***** Extracted data *****
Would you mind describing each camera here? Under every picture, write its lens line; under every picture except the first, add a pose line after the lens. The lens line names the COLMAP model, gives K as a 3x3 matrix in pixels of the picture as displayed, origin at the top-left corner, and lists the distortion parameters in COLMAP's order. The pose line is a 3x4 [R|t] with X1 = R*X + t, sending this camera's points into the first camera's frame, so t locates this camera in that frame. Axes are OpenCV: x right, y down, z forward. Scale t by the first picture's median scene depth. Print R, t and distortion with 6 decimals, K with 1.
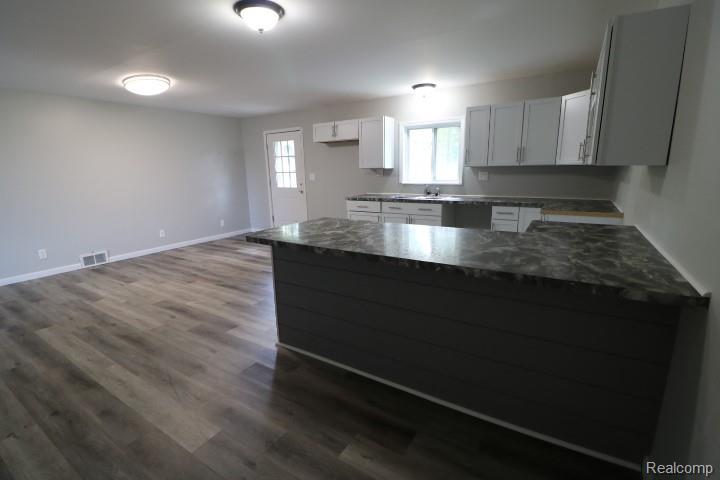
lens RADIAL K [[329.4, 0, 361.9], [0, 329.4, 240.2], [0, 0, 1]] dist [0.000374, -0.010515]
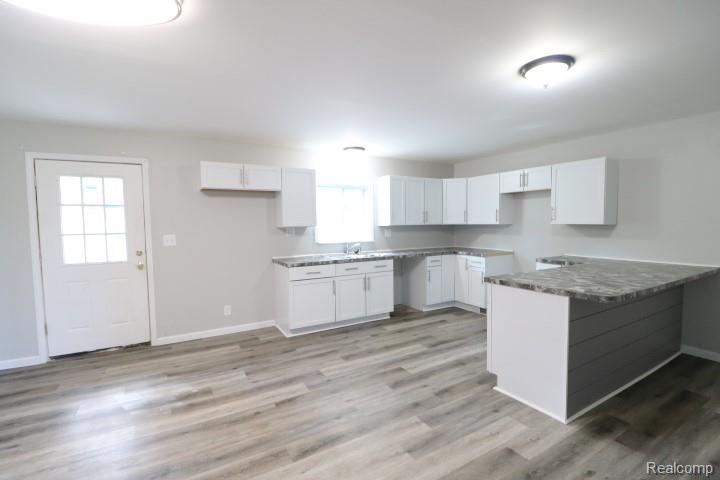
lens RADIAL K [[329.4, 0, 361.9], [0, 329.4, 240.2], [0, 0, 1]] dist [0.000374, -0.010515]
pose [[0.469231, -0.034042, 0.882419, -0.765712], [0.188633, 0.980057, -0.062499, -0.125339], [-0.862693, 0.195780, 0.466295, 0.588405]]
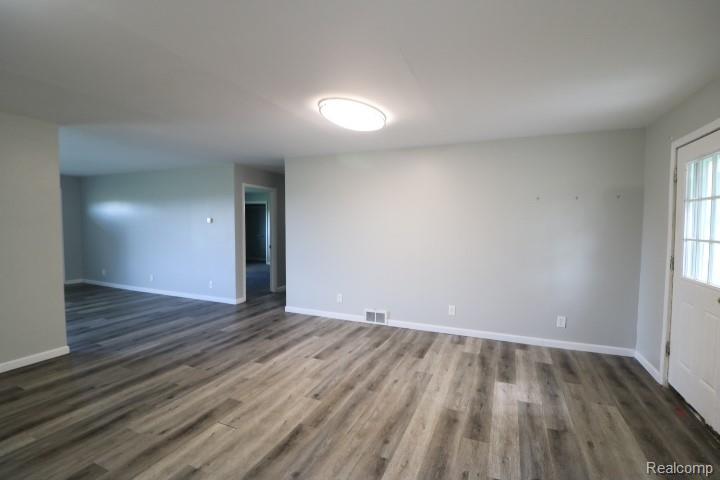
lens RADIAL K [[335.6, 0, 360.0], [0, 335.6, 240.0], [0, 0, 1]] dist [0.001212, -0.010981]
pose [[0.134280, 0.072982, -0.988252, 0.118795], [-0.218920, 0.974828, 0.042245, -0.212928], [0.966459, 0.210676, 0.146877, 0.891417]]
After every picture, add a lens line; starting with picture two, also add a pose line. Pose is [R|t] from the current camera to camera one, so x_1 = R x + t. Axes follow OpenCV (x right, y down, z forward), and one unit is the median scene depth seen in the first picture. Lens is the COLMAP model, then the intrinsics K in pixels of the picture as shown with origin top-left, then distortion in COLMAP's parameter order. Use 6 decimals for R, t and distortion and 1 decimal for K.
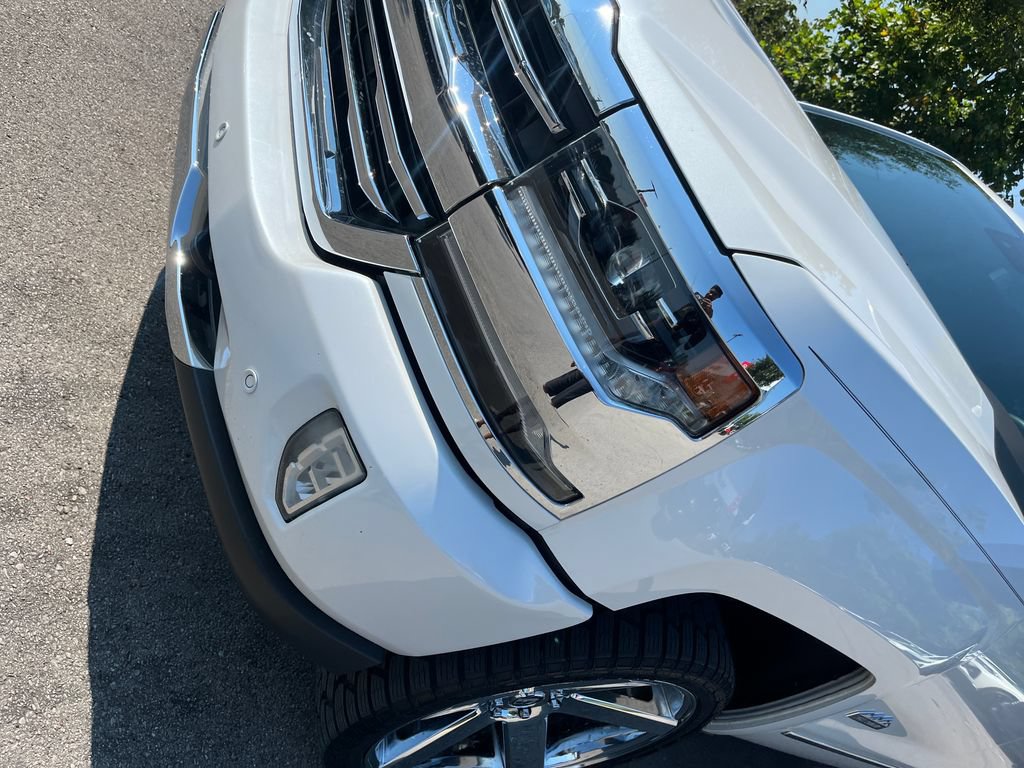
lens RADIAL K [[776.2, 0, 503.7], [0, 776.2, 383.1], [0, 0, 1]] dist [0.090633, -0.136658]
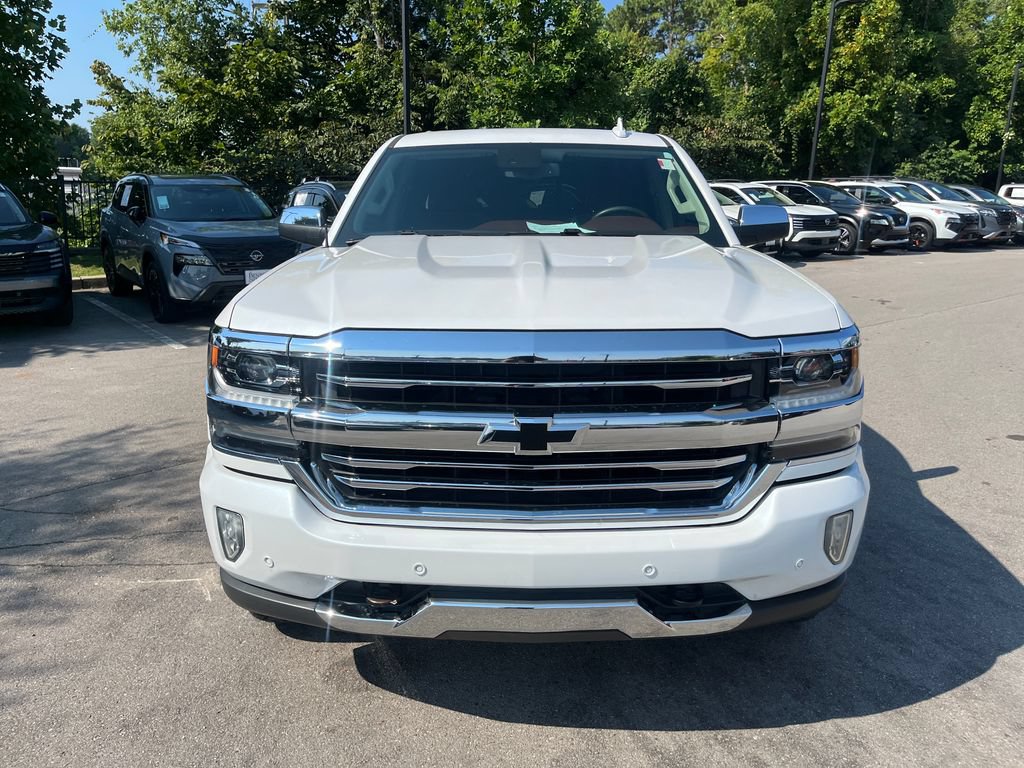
*****
About this exercise: Take the listing and print it again exactly, but without any pictures.

Result below:
Would you mind describing each camera here? Under every picture, write its lens line; under every picture except the first, add a pose line after the lens. The lens line names the COLMAP model, gives K as a 3x3 matrix in pixels of the picture as displayed, origin at the top-left corner, and lists the distortion parameters in COLMAP's order. The pose line is a 3x4 [R|t] with X1 = R*X + t, sending this camera's points into the first camera's frame, so t locates this camera in that frame. Axes are OpenCV: x right, y down, z forward. Scale t by the first picture's median scene depth. Print R, t and distortion with 6 decimals, K with 1.
lens RADIAL K [[329.4, 0, 361.9], [0, 329.4, 240.2], [0, 0, 1]] dist [0.000374, -0.010515]
lens RADIAL K [[329.4, 0, 361.9], [0, 329.4, 240.2], [0, 0, 1]] dist [0.000374, -0.010515]
pose [[0.469231, -0.034042, 0.882419, -0.765712], [0.188633, 0.980057, -0.062499, -0.125339], [-0.862693, 0.195780, 0.466295, 0.588405]]
lens RADIAL K [[335.6, 0, 360.0], [0, 335.6, 240.0], [0, 0, 1]] dist [0.001212, -0.010981]
pose [[0.134280, 0.072982, -0.988252, 0.118795], [-0.218920, 0.974828, 0.042245, -0.212928], [0.966459, 0.210676, 0.146877, 0.891417]]
After every picture, add a lens line; starting with picture two, also add a pose line. Pose is [R|t] from the current camera to camera one, so x_1 = R x + t. Axes follow OpenCV (x right, y down, z forward), and one unit is the median scene depth seen in the first picture. Lens is the COLMAP model, then the intrinsics K in pixels of the picture as shown with origin top-left, then distortion in COLMAP's parameter order. Use 6 decimals for R, t and distortion and 1 decimal for K.
lens RADIAL K [[776.2, 0, 503.7], [0, 776.2, 383.1], [0, 0, 1]] dist [0.090633, -0.136658]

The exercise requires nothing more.